If you saw Joko Anwar’s 2017 Satan’s Slaves—and if you didn’t, get thee to Shudder ASAP—you know there were some lingering questions at the end, as well as a lot more room to explore all those freaky occult themes. Sequel Satan’s Slaves: Communion arrives on Shudder this week, and it levels up on the first film’s horrors while supplying so much new nightmare fodder.
The main story picks up three years after Satan’s Slaves, so it’s 1984 now. After escaping the wrath of the Satanic cult their late mother had secretly joined—a decision that brought her musical stardom and longed-for fertility, but at an agonizing cost—the Suwono family from the first film has held firm to their decision that apartment living is somehow safer than living in a rural village. You can see the logic in that (more neighbors, fewer wells infested with ghouls), but their current situation hardly feels like an upgrade. The high-rise is crowded with tenants, but it’s in an oddly isolated location in the middle of a field, and the whole place is dark, damp, and falling apart, with a particularly rickety elevator situation.
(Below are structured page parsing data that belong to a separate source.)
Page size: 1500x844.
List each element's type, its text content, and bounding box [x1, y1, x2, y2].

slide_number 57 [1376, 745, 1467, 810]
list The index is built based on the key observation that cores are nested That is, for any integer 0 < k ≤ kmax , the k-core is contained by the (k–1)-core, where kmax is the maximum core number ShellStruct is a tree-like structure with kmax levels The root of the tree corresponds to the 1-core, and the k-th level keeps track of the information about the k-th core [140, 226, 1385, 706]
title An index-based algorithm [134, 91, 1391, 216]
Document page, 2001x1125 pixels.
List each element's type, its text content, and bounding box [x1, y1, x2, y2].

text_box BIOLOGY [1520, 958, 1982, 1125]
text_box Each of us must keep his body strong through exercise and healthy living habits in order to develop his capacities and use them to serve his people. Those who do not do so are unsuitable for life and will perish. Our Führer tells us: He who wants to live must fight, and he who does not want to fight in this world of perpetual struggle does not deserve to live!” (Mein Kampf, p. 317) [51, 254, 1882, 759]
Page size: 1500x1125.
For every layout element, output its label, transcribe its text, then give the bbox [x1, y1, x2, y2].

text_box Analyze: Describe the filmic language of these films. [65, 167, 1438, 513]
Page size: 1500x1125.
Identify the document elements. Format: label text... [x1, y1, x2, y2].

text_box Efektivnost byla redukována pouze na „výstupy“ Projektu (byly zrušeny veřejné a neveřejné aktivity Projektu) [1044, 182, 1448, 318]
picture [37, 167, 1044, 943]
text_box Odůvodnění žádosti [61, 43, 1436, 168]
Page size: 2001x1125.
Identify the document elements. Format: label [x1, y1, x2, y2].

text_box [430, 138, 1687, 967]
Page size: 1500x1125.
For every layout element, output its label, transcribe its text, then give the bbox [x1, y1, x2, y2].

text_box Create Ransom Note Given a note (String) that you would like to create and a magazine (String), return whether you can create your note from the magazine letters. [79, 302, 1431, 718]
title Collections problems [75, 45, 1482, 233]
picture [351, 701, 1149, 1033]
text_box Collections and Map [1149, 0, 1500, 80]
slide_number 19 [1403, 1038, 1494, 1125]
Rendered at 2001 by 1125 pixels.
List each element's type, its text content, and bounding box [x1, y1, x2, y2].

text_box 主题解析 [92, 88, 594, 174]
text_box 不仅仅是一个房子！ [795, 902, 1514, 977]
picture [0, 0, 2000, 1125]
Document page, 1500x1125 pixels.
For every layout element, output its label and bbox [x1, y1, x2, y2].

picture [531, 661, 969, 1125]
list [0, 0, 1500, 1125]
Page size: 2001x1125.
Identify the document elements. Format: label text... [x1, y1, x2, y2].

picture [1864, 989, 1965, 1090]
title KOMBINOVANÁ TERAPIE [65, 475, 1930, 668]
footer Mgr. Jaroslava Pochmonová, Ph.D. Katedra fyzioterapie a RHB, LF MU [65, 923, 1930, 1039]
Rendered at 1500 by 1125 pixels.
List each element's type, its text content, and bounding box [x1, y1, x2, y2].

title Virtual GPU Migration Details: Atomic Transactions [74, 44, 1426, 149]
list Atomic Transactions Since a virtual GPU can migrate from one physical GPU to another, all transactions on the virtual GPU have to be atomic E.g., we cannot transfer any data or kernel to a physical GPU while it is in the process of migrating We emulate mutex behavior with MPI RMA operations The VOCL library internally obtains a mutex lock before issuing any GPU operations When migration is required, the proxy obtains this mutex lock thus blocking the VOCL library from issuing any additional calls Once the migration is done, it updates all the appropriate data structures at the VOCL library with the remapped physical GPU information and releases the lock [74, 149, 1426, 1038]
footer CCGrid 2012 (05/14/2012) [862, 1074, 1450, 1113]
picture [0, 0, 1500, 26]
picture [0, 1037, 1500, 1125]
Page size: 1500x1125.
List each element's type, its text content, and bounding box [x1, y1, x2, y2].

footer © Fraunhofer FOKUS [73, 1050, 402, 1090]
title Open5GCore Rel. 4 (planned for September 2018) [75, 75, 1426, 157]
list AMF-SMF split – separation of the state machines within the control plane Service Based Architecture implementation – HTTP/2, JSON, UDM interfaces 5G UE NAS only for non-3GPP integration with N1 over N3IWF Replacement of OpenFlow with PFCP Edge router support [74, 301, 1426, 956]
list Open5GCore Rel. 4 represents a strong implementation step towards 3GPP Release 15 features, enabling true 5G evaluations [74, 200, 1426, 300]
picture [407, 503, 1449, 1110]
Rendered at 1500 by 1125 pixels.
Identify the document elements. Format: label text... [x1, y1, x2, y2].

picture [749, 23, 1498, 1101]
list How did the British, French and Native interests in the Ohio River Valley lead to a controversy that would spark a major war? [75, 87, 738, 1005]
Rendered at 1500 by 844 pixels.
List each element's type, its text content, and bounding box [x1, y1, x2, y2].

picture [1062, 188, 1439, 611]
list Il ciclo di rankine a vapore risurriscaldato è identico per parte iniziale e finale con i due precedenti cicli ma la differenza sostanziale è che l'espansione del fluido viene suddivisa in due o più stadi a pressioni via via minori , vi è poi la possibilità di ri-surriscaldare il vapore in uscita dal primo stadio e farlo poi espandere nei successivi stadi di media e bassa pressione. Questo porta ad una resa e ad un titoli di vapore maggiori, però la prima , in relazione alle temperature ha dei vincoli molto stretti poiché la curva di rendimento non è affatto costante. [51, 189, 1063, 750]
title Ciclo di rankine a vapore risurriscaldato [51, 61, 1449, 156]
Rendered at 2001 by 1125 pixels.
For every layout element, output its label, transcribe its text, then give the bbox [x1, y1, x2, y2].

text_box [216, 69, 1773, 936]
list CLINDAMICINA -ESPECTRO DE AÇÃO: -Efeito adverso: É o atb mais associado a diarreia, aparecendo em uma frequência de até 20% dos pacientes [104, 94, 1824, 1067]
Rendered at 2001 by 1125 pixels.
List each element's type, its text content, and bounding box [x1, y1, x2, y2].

Crammed into a one-bedroom flat are twentysomething Rini (Tara Basro), who’s rethinking her decision to quit college; older teen Toni (Endy Arfian), who pines for his pretty older neighbor (Ratu Felisha); sarcastic younger teen Bondi (Nasar Anuz); and their father (Bront Palarae), who has become withdrawn and surly when he’s not disappearing to a mysterious job that nobody can quite explain. Still MIA: youngest kid Ian (Muhammad Adhiyat), who was whisked away by the cult at the end of the first film, maybe because he was actually the son of Satan?
Even before we get into the main plot, we learn that the Suwono family’s unfinished business is tied into so much more than one woman’s tragic ambitions. Anwar wisely brings back another key character from the first film: Budiman (Egi Fedly), the occult expert and journalist who, as we learn, has a lot more knowledge about this particular situation than we realized, dating back nearly 30 years. The film’s opening scene is a flashback in which we witness his first exposure to the supernatural, and through him and other media sources sprinkled throughout the film we become aware of an apocalyptic vibe that’s just starting to seep into this world. As a huge storm prepares to roll in over Jakarta, there’s talk of government unrest, as well as worrisome reports about a sniper who has killed hundreds of people in recent years. There’s also, to name another film that takes place in a sinister apartment building, a Rosemary’s Baby-like sense that a diabolical conspiracy may be nudging the characters toward their doom.
The dangerous storm, of course, is a tried and true story device that Anwar uses to great effect here, trapping the Suwonos and their few allies inside the flooded high-rise. (This is the first Indonesian film shot using IMAX technology, which makes it even more of a shame it’s only getting a small-screen release in the U.S., but the cinematography is still fantastic.) Naturally, the power also goes out—and making matters even worse, an earlier tragedy in the building means that several of the apartments are occupied by corpses, left stranded until the rain lets up and they can be fetched for burial. “We never talk about what happened to us,” Bondi points out early in the film when the subject of their mother comes up, and Rini, who’s spent too much of her life desperately trying to hold her family together, is quick to answer, “That’s all in the past, it won’t possibly happen again.” She’s wrong, of course, and Satan’s Slaves: Communion does an outstanding job ratcheting up dread-filled tension and delivering on some truly disturbing frights.
The religious themes that so permeated Satan’s Slaves are less prominent here, but it’s still notable to see a movie in which the Muslim faith is the go-to tool against evil spirits; it’s something Western audiences wouldn’t even notice if Christians and crosses were holding the front line (think the Warrens in The Conjuring movies, for instance, or the priests in The Exorcist), but it stands out here just because we rarely get to see it. Anwar has a nifty visual homage to the first film in a prayer scene, delivering a similar underlying message that faith won’t save you if you grab ahold of religion solely as a way to get ghosts out of your face.
Other nods to the first film include mysteries contained within photos, with a series of progressive snapshots that call to mind Bondi’s ghoul-revealing View-Master reel, and the melancholy crooning of Mawarni Suwono (Ayu Laksmi), whose recordings once brought her family a comfortable life—but are now something they wish they’d never heard in the first place. The last act of Satan’s Slaves: Communion suggests that Anwar may have more chapters left to tell in this story; if that’s the case, and we certainly hope it is, we’ll be following him down whatever gruesome pitch-black path he lays next.
Satan’s Slaves: Communion hits Shudder on November 4; Satan’s Slaves is now streaming on Shudder.